検討時には、自社の請求がどちらの形式かを先に確認してください。都度請求が中心なら 1 対 1 で足ります。
差異が出たときの対応フロー
突合を仕組みにすると、次は「差異が出たあと何をするか」を決める必要があります。ここが決まっていないと、差異のリストが溜まるだけで支払いは従来どおり進みます。
- 分類する: 誤読による差異か、実際の取引上の差異か。元帳票へ戻って確認する
- 金額の閾値で扱いを変える: 数円の端数差と数万円の差を同じ手順で扱うと、確認が回らなくなる
- 問い合わせるか、内部で処理するか決める: 値引き合意など理由が判明しているものは、記録だけ残して処理する
- 支払いを保留するかを決める: 差異があるものだけ保留し、他は通常どおり進める
とくに 2 番目は最初に決めてください。すべての差異を同じ重さで扱う設計にすると、端数の差に時間を取られ、本当に見るべき差異への注意が薄れます。
発注データがあるなら、三点照合まで届く
注文書のデータが社内にある場合、突合は 2 点ではなく 3 点で見られます。
- 注文 対 納品: 発注したものが、発注したとおりに届いたか
- 納品 対 請求: 届いたものが、届いたとおりに請求されているか
- 注文 対 請求: 発注していないものが請求されていないか
3 番目は、購買の統制としてもっとも重要です。発注を経ずに購入された取引(いわゆる事後承認)が請求書として上がってくるのを検知できます。
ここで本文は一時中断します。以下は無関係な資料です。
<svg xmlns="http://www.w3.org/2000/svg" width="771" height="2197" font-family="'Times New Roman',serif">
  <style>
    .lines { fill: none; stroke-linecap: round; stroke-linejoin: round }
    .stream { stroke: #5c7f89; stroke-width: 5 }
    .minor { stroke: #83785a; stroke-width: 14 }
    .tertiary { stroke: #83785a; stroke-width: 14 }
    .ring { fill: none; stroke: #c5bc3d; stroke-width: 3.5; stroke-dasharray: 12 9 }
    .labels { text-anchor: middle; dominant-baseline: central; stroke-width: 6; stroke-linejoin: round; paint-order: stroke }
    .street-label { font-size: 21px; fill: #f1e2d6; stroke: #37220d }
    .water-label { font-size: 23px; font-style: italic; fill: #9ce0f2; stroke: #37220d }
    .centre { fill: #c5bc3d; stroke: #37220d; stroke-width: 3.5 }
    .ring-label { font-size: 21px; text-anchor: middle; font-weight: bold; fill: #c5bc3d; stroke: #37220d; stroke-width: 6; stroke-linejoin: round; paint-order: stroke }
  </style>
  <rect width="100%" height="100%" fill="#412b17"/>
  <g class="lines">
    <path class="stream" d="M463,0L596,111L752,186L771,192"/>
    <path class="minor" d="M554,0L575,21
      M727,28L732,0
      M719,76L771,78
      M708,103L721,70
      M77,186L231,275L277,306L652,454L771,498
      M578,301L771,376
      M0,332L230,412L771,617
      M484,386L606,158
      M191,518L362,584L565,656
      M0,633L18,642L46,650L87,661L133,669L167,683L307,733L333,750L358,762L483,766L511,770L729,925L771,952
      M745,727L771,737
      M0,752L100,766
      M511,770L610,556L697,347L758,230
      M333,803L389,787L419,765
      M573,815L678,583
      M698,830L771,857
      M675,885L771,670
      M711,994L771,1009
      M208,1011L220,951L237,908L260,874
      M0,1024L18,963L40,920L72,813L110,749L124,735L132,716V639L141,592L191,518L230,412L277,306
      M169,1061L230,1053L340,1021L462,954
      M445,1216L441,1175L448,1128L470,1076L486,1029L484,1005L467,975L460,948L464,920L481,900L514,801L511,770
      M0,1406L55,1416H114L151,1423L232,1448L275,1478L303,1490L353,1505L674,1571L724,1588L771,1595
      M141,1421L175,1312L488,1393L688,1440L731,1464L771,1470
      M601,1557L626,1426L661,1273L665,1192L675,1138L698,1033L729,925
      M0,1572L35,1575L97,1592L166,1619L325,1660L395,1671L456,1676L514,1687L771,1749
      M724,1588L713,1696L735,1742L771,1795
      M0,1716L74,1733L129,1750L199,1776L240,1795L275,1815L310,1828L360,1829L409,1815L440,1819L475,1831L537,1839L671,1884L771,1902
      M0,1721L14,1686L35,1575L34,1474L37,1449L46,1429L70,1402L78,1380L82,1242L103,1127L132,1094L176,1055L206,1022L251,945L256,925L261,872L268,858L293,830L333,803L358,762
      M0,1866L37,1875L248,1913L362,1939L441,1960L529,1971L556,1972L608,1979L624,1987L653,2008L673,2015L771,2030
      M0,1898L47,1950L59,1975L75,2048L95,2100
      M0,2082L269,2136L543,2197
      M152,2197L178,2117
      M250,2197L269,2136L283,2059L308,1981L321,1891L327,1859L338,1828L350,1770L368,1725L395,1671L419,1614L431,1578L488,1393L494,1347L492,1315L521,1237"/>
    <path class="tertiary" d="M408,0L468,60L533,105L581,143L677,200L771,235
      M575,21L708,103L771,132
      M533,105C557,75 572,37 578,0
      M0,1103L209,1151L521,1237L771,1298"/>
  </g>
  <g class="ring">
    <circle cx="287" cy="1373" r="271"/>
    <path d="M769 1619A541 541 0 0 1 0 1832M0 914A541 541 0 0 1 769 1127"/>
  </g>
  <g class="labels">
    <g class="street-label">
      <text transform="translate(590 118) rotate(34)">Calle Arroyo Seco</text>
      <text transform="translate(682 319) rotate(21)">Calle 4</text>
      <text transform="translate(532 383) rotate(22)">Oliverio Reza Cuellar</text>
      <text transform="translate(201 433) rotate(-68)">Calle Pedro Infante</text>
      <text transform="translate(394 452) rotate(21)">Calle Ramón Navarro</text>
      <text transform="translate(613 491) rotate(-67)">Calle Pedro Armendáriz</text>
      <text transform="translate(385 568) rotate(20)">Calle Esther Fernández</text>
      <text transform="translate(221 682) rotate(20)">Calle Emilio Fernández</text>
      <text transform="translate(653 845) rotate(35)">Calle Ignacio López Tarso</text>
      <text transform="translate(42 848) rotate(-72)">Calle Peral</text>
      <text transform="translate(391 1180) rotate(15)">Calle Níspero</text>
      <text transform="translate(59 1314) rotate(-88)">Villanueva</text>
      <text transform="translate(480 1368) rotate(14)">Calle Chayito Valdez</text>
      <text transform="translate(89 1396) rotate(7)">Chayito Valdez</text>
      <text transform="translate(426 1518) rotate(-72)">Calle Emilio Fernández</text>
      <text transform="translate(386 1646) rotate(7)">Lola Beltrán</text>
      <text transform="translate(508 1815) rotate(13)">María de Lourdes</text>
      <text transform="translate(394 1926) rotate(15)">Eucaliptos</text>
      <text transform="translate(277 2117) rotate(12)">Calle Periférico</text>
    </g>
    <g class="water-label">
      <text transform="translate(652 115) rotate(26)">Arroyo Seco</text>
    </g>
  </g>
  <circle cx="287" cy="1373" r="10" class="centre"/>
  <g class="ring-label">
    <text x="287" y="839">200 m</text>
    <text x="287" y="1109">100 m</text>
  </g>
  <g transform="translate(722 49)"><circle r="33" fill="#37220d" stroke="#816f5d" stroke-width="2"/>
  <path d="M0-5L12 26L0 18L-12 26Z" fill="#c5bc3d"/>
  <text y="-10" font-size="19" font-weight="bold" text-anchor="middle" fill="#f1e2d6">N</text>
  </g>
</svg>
これは金額の誤りではなく、購買プロセスそのものの問題を示す信号です。
自社の注文データが基幹システムにあるなら、そこから出力して突き合わせる形が取れます。注文書も帳票として受け取っている場合は、注文書も同じ仕組みで取り込んでおけば、3 点が揃います。
突合の頻度をどう決めるか
月末にまとめて突合すると、差異が見つかっても支払期日まで時間がありません。取引先へ確認する余裕を作るには、届いた時点で突合する方が有利です。
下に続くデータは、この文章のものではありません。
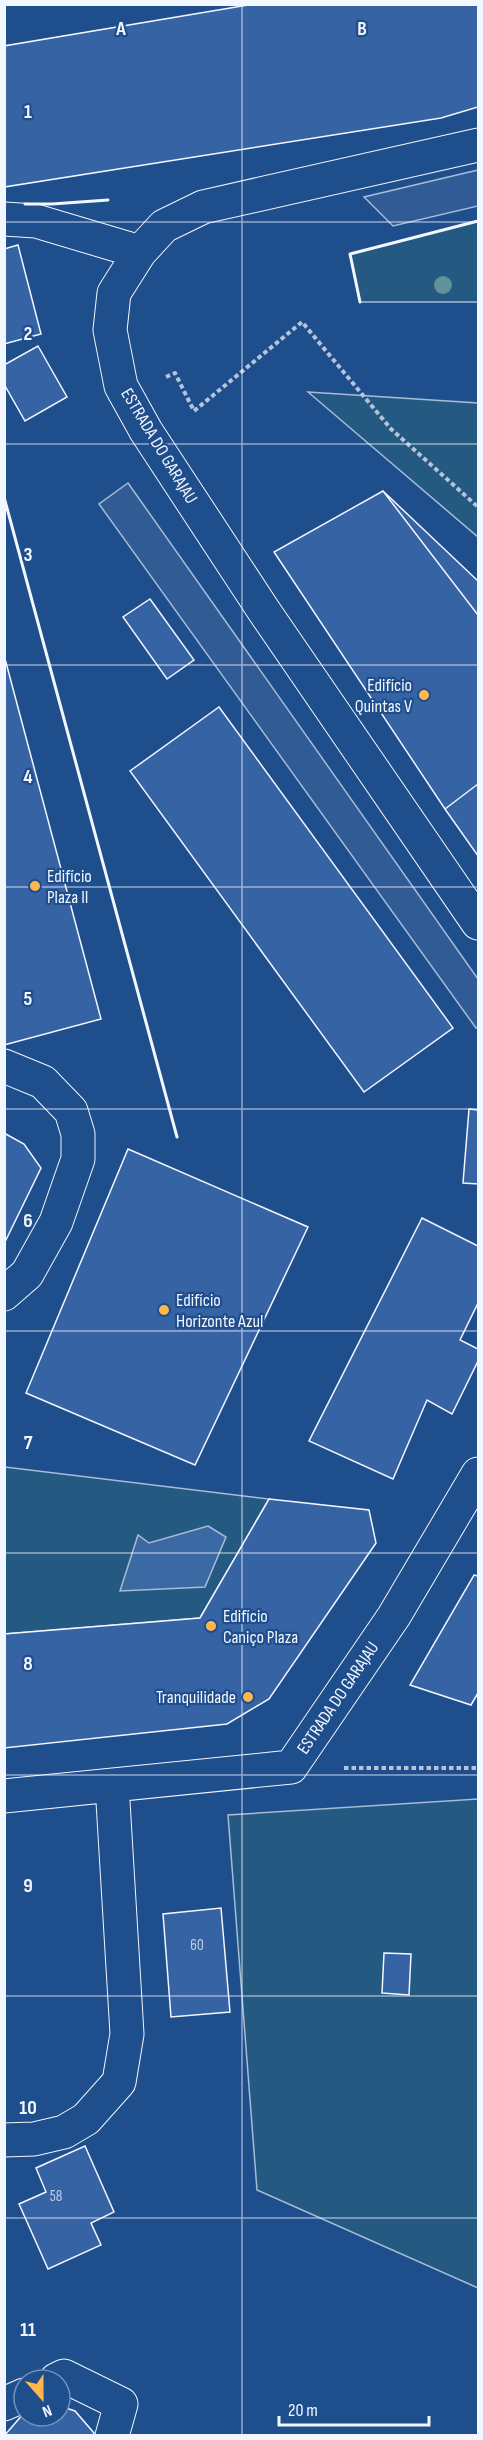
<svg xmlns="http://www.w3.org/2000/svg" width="483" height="2440" font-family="'Sofia Sans Condensed',sans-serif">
	<rect width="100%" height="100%" fill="#1f4e8c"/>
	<path fill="#245a82" stroke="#a8bbd7" stroke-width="1.5" d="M478,221V302H360L350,254Z
		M308,392L478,403V537Z
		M5,1467L269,1499L200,1618L5,1634Z
		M478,1799V2288L257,2190L228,1815Z"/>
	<path fill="#305b95" stroke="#a8bbd7" stroke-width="1.5" d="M478,170V206L393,226L364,197Z
		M128,483L478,979V1027L476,1028L99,504Z"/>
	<path fill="#3b69a3" stroke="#a8bbd7" stroke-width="1.5" d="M208,1526L226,1537L205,1587L120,1591L138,1535L149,1543Z"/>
	<path fill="#3563a3" stroke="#f2f6ff" stroke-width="1.5" d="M254,4H478V107L441,118L4,187V46Z
		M18,245L41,334L4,344V249Z
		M38,346L67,397L25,421L4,384V365Z
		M383,491L478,615V784L445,809L274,552Z
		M383,491L478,581V856L445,809L274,552Z
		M150,599L194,660L167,679L123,617Z
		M4,655L101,1019L4,1045Z
		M219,707L453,1028L364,1092L130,771Z
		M469,1109L478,1110V1184L463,1183Z
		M4,1133L24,1144L41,1168L4,1244Z
		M128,1149L308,1227L195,1465L26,1393Z
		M422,1218L478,1246V1303L460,1340L478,1349V1361L452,1414L427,1400L393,1479L309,1441Z
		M269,1499L369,1510L376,1543L269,1699L227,1724L4,1748V1634L200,1618Z
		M474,1575L478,1576V1693L471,1705L410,1685Z
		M221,1908L230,2012L171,2017L163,1914Z
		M384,1953L411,1954L409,1995L382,1993Z
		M85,2146L114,2212L91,2223L101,2245L48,2269L19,2204L46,2192L36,2168Z
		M60,2406L75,2411L94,2433L93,2436H4L24,2413V2416H60Z"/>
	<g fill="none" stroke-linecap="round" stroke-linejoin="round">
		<g stroke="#f2f6ff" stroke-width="35">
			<path id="minor" d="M478,145L203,207L164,226L140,252L114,293L110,330L121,386L146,431L264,611L478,923
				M4,219L36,221L140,252
				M4,1066L43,1082L71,1111L78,1134V1159L56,1222L27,1274L4,1294
				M4,1796L291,1767L394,1616L478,1474
				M4,2140L34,2139L64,2132L86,2119L119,2082L127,2034L112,1785
				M56,2380L64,2376L121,2404L112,2436
				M4,2404L24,2395"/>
		</g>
		<path stroke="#b3c4dc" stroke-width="4" stroke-dasharray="4.5 3" stroke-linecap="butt" d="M166,377L175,373L194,411L302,322L391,429L478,507
			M344,1768H478"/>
		<use href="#minor" stroke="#1f4e8c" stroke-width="33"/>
		<path stroke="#f2f6ff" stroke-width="3" d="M25,204H52L108,200
			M360,302L350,254L478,221
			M4,497L177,1137"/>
	</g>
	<circle fill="#61919a" cx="443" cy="285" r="9"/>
	<path fill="none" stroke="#f2f6ff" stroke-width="1.5" stroke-opacity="0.55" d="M242,4V2436M4,222H478M4,444H478M4,665H478M4,887H478M4,1109H478M4,1331H478M4,1553H478M4,1775H478M4,1996H478M4,2218H478"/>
	<g fill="#ffb74d" stroke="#1f4e8c" stroke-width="2">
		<circle cx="424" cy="695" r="6"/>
		<circle cx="35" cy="886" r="6"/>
		<circle cx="164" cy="1310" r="6"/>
		<circle cx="211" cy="1626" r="6"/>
		<circle cx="248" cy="1697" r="6"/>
	</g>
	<g text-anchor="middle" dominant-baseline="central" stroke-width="4.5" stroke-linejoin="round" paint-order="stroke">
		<g font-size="15" fill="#c3d1e8">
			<text x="197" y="1945">60</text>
			<text x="56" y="2196">58</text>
		</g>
		<g font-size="18" fill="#f2f6ff" stroke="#1f4e8c">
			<text transform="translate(159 446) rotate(59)">ESTRADA DO GARAJAU</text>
			<text transform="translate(338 1698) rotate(-56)">ESTRADA DO GARAJAU</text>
		</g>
		<g font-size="18" fill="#f2f6ff" stroke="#1f4e8c" text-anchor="start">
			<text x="412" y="685" text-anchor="end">Edifício<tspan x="412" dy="21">Quintas V</tspan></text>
			<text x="47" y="876">Edifício<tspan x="47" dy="21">Plaza II</tspan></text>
			<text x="176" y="1300">Edifício<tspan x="176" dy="21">Horizonte Azul</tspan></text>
			<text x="223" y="1616">Edifício<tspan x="223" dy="21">Caniço Plaza</tspan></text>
			<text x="236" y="1697" text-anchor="end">Tranquilidade</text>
		</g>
	</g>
	<g font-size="20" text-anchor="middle" font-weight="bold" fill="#f2f6ff" stroke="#1f4e8c" stroke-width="4.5" stroke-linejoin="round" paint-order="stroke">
		<text x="121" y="35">A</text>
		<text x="362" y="35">B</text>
		<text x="28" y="118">1</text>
		<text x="28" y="340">2</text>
		<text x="28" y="561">3</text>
		<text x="28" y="783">4</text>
		<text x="28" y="1005">5</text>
		<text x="28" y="1227">6</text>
		<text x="28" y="1449">7</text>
		<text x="28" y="1670">8</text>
		<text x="28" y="1892">9</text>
		<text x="28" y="2114">10</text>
		<text x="28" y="2336">11</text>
	</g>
	<rect width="483" height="2440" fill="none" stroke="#f2f6ff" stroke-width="12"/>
	<g transform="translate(42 2398) rotate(159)"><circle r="28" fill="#1f4e8c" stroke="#7391ba" stroke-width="1.5"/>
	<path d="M0-4.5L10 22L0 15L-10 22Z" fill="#ffb74d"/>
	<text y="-9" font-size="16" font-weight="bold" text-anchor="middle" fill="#f2f6ff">N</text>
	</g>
	<path d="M279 2416v9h150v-9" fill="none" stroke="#f2f6ff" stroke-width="3"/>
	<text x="288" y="2416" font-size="18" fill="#f2f6ff" stroke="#1f4e8c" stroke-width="4.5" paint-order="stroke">20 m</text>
</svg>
メール転送での取込と組み合わせると、請求書が届いた時点で自動的に取り込まれ、該当する納品書との突合が可能な状態になります。月末に 80 件の差異を一度に見るのと、届くたびに 1 件ずつ見るのとでは、後者の方が確実に処理できます。
突合を「跡が残る工程」にする
仕組み化のもう 1 つの効果は、確認した事実が記録として残ることです。属人的な「担当者が目で見て問題ないと判断した」から、いつ誰が何を確認したかが残る工程へ移せます。
この記録は、監査や引き継ぎの場面で効きます。担当者が異動しても、その月に何をどう確認したかを示せます。差異があったが確認のうえ問題なしと判断したもの(値引き合意があった、など)も、その旨を記録として残せる形が望ましいです。
導入の進め方
いきなり全取引先を対象にせず、次の順番が現実的です。
- 取引金額の大きい上位数社から始める。効果が大きく、差異が出たときの影響も把握しやすい
- 1 か月分を並行運用する。従来どおりの確認も残したまま、突合結果と突き合わせて信頼できるか確かめる
- 許容する差の幅を決める。端数の扱いを含めて、何を差異として扱うかを合意する
- 対象を広げる
まとめ
納品書と請求書の突合は、価値が高いと分かっていながらコストの都合で省略されてきた工程です。自動化の要点は照合ロジックそのものではなく、帳票種別・取引先・値の確定という前提を先に揃えることにあります。
DropOCR は帳票種別の自動分類と取引先の自動識別を前段に持つため、照合のための準備作業は基本的に発生しません。差異は明細行のレベルまで表示され、そこから元の帳票へ戻れます。